"The Bolsheviks, not in Paris!" one of the outgoing mayor Jean Tiberi's stalwarts was heard to cry out late on Sunday evening.
"We're under house arrest," shouted another inside the neo-Renaissance Hotel de Ville. On the square outside, supporters of the new mayor, the socialist Bertrand Delanoe were gathering for their victory celebration. Many in the crowd were gay, like their hero, Mr Delanoe. Some climbed ornamental lamp-posts while the stage was being set up. "We want the keys! We want the keys!" they shouted.
Back at his campaign headquarters in the rue des JugesConsuls, Monsieur Delanoe chainsmoked cigarillos. "Paris is liberated!" the campaign staff chanted as they launched into an improvised triumphal march.
"No!" shouted Mr Delanoe, who wants to be the non-partisan mayor of all Parisians. "Especially not that!"
Mr Delanoe may be the first left-winger to govern Paris since the 1871 commune, but socialism died with the USSR. He was taking City Hall, not the Bastille.
The verb "taking" is not even appropriate; the left did not so much win Paris as the right lost it by carrying out the most catastrophic, fratricidal campaign ever. Mr Delanoe is far from a rabble-rouser; indeed, Le Monde revealed after his election, his old friend from the 18th arrondissement Daniel Vaillant - now the Interior Minister - bused in socialist supporters from the Seine-andMarne and Somme regions to fill the Mutualite auditorium for Mr Delanoe's campaign rallies. That at least was redolent of oldtime socialism.
Looking at the map of election results on Monday morning, you might be forgiven for thinking that the Berlin Wall had been reconstructed in the French capital. The dividing line between the right-wing west and left-wing east begins at the train tracks leading to the Gare Saint Lazare in the north, runs down along the border between the eighth and ninth arrondissements, takes in the second, third and fourth for the left, then crosses the Seine with the predominantly Asian 13th and solid middle class 14th also with the left. The western rightwing region of the beaux quartiers is geographically contiguous, with a finger composed of the 1st, 6th and 5th districts protruding into the far bigger "red" zone making up the eastern three-fifths of Paris.
In the last election six years ago, the left won only six of 20 arrondissements; today it holds 12. The political earthquake in Paris has made for some colourful scenes. Because of the alliance between socialists and Greens, the mayor of the tiny second arrondissment - home of the Paris Bourse and the Banque de France - is Jacques Boutault, a young, hirsute green politician without a tie. In the 12th arrondissement, taken from the centre-right UDF, the winning socialists hired a Mexican band that played La Cucaracha, La Marseillaise and L'Internationale at their victory celebration.
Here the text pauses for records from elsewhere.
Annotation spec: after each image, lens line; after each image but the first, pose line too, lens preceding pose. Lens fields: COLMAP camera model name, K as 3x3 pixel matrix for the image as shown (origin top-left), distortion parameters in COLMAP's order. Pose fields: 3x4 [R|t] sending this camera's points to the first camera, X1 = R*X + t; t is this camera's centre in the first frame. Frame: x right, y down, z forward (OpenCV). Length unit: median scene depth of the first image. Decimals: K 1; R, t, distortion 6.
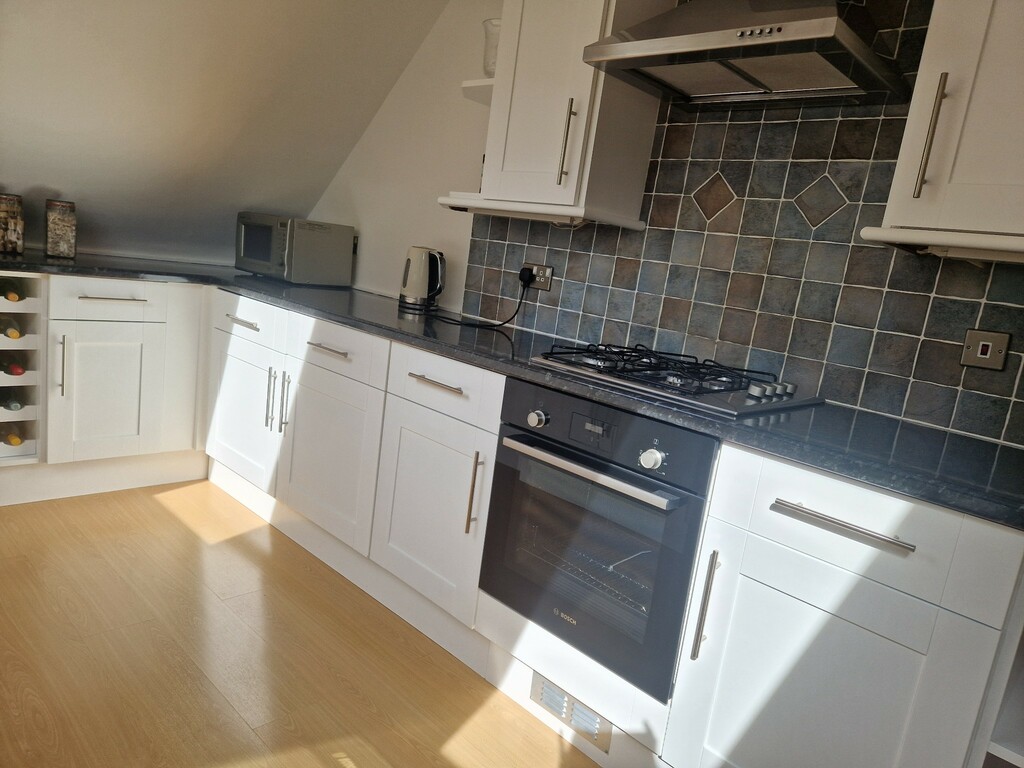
lens RADIAL K [[688.4, 0, 512.7], [0, 688.4, 388.5], [0, 0, 1]] dist [0.051306, -0.028856]
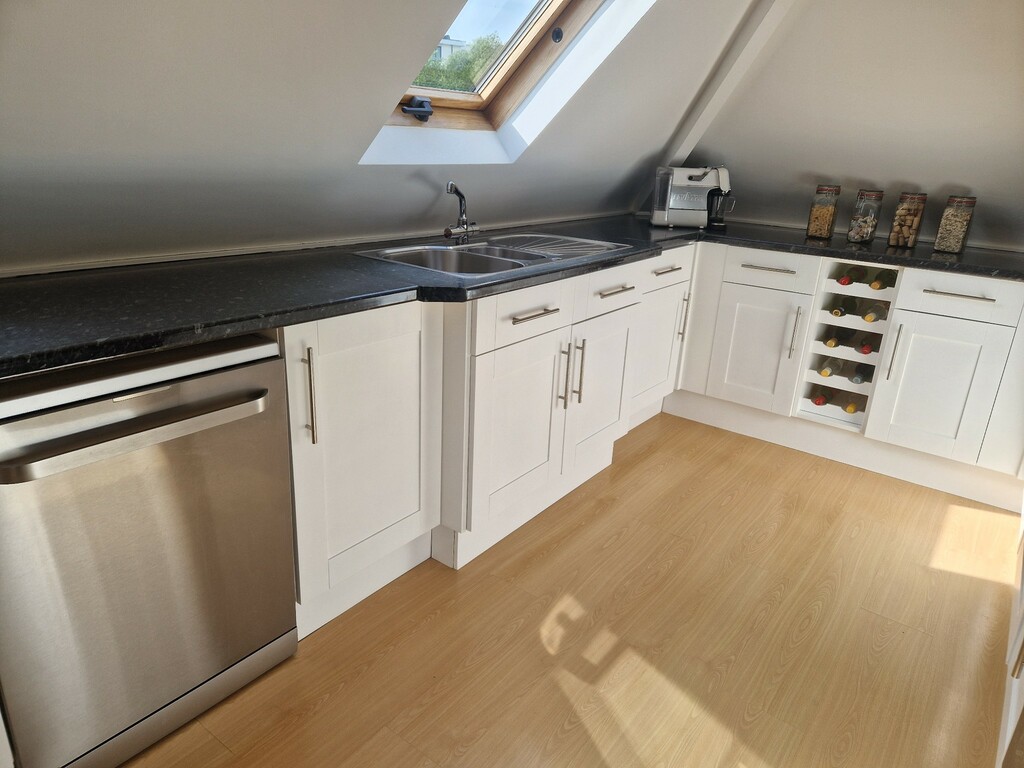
lens RADIAL K [[688.4, 0, 515.3], [0, 688.4, 383.3], [0, 0, 1]] dist [0.051306, -0.028856]
pose [[0.105855, 0.204752, -0.973073, 0.363353], [-0.210752, 0.960960, 0.179277, -0.059371], [0.971791, 0.186100, 0.144875, 0.305203]]
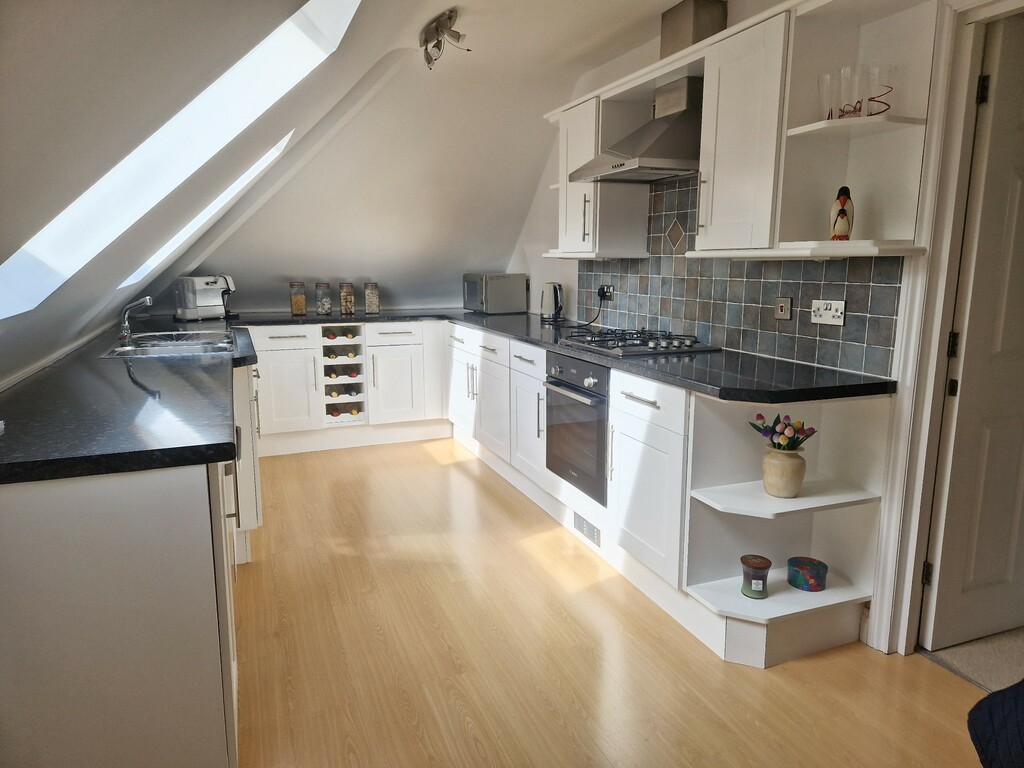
lens RADIAL K [[688.4, 0, 517.5], [0, 688.4, 385.3], [0, 0, 1]] dist [0.051306, -0.028856]
pose [[0.901748, -0.062643, -0.427698, 0.517293], [0.046724, 0.997772, -0.047627, 0.117860], [0.429729, 0.022964, 0.902666, -0.523829]]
The grands bourgeois holed up in the gilded ghettos of the 16th and 7th must have cringed to hear their new mayor explaining on French television on Monday night what he would do with the city.
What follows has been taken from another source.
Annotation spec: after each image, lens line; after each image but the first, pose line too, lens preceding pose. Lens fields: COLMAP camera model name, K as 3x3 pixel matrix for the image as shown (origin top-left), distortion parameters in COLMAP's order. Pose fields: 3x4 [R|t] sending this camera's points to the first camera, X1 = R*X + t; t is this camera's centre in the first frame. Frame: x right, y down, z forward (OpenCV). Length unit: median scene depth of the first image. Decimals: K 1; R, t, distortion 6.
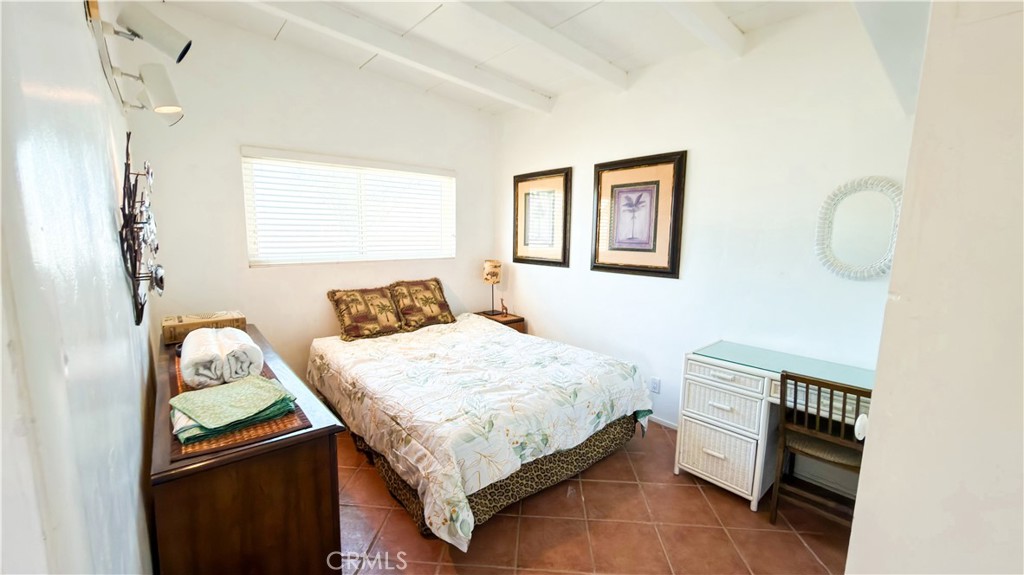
lens RADIAL K [[401.2, 0, 514.6], [0, 401.2, 288.8], [0, 0, 1]] dist [-0.001206, -0.000170]
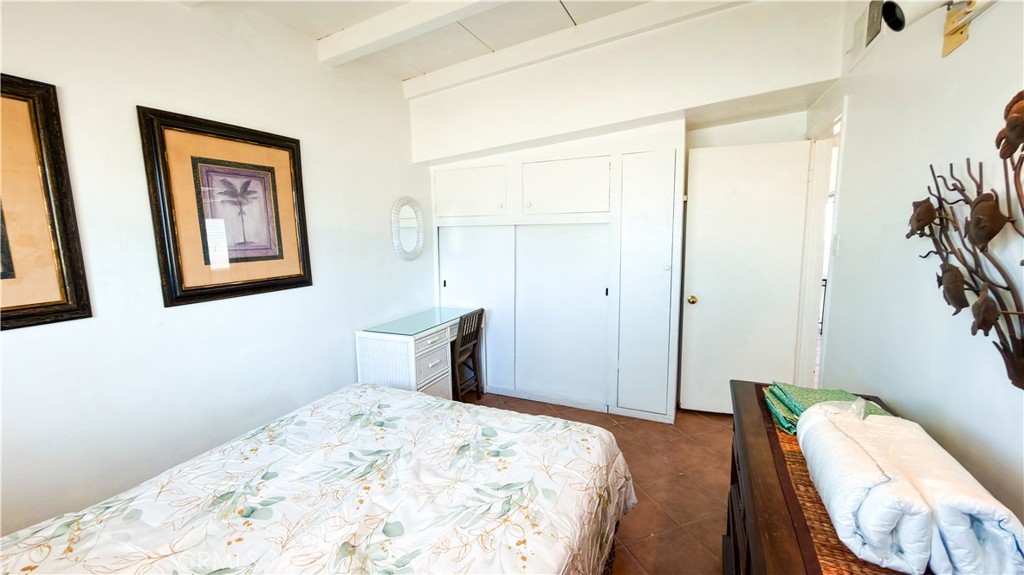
lens RADIAL K [[401.2, 0, 515.9], [0, 401.2, 284.7], [0, 0, 1]] dist [-0.001206, -0.000170]
pose [[-0.393155, -0.126640, 0.910709, -0.546510], [0.142942, 0.970009, 0.196594, -0.128477], [-0.908293, 0.207471, -0.363262, 0.863352]]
Mr Delanoe may not be a revolutionary, but there are echoes of ideology in his plans to set up "neighbourhood councils" and "houses of economic development and employment" with city funding.
"Thematic associative fora" are to hand out city-owned apartments and place children in overcrowded daycare centres - doubtless much fairer than the Gaullists' habit of housing their friends and relatives in luxurious, low-rent buildings.
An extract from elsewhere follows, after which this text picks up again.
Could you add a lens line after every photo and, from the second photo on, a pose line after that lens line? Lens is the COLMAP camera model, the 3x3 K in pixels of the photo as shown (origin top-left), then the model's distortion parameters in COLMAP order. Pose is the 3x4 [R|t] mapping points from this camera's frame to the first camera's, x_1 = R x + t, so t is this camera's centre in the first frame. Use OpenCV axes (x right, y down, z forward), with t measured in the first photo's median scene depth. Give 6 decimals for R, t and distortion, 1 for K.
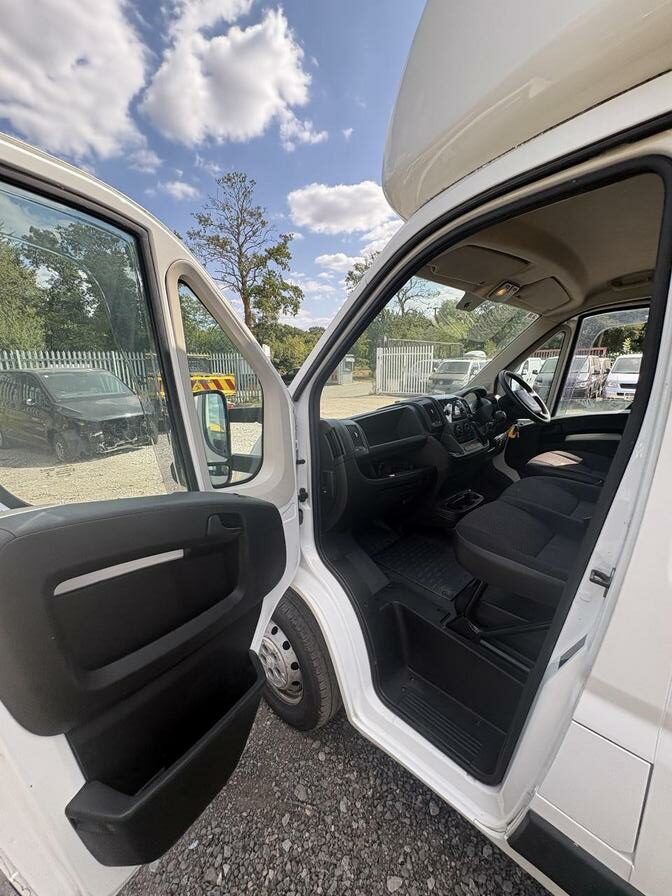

But that scene in Dr Zhivago came to mind. Yuri enters the front door to find a harridan commissar telling him that seven families now live in his house, that his wife, child and father-in-law have been allowed to keep one room. "You are right," Yuri tells her. "This is a much better arrangement."
The Parisians who voted for Mr Delanoe are - we are told with irritating frequency - "bobos" or "bourgeois bohemians", not "prolos". The bobos have university degrees, work hard and care about the environment. Like Mr Delanoe, who stood in the arty, racially-mixed and inexpensive 18th arrondissement, they have a patina of left-wing sympathy. But what they'd really like is to live where Mr Delanoe lives, in the prohibitively expensive, rightwing neighbourhood of St-Germain-desPres.